June 6, 1735, Wolfenbuttel, Germany

Georg Osterreich (baptized on 17 March 1664 – 6 June 1735) was a German Baroque composer and collector. He is regarded as the founder of the so-called Bokemeyer collection (German: Sammlung Bokemeyer) which is now housed in the Staatsbibliothek in Berlin and is considered one of the most important music collections of the late 17th and early 18th century.

The son of a brewer, he received his first music lessons from his godfather, Magdeburg singer Johann Scheffler. With Scheffler's recommendation he was accepted at the Thomasschule zu Leipzig. His teacher Johann Schelle recognized the child's extraordinary talent. As a result, Osterreich left Leipzig in 1680, and moved to Hamburg where he continued his musical education. At the same time he became the violinist in the Gansemarktoper. In the fall of 1683 he enrolled at the University of Leipzig and a year later his talent was recognized again, this time as a tenor at the Hamburg opera. In 1689 he was hired as Kapellmeister for the Duke of Schleswig-Gottorf.

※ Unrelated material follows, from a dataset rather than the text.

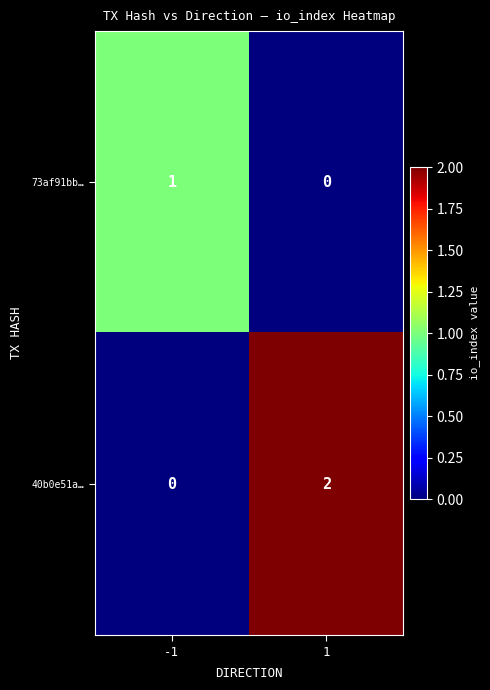

Rank the categories by 73af91bb… value from highest to lowest.

-1, 1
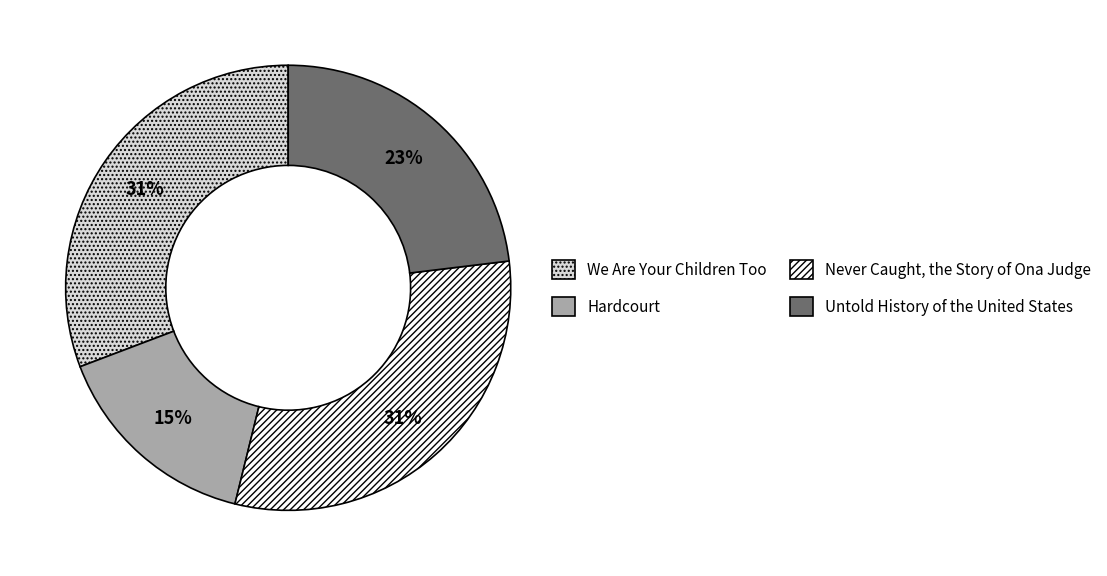

Which category has the smallest portion of the pie?

Hardcourt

Osterreich was a passionate music collector, accumulating a considerable number of works from 1670 to 1730, which form the basis of the Bokemeyer collection. This collection is currently held at the Staatsbibliothek in Berlin. It is considered invaluable because it is often the only source of many works by famous composers including Dietrich Buxtehude, Nicolaus Bruhns, Johann Rosenmuller, Matthias Weckmann, Vincent Lubeck and Johann Philipp Krieger.

For Osterreich, counterpoint and canon were concrete manifestations of the "order of God" (Ordnung Gottes), their elaboration revealing the divine, inscrutable essence of God's creation, not merely as a metaphor for His order, but as the concrete actualization of that order.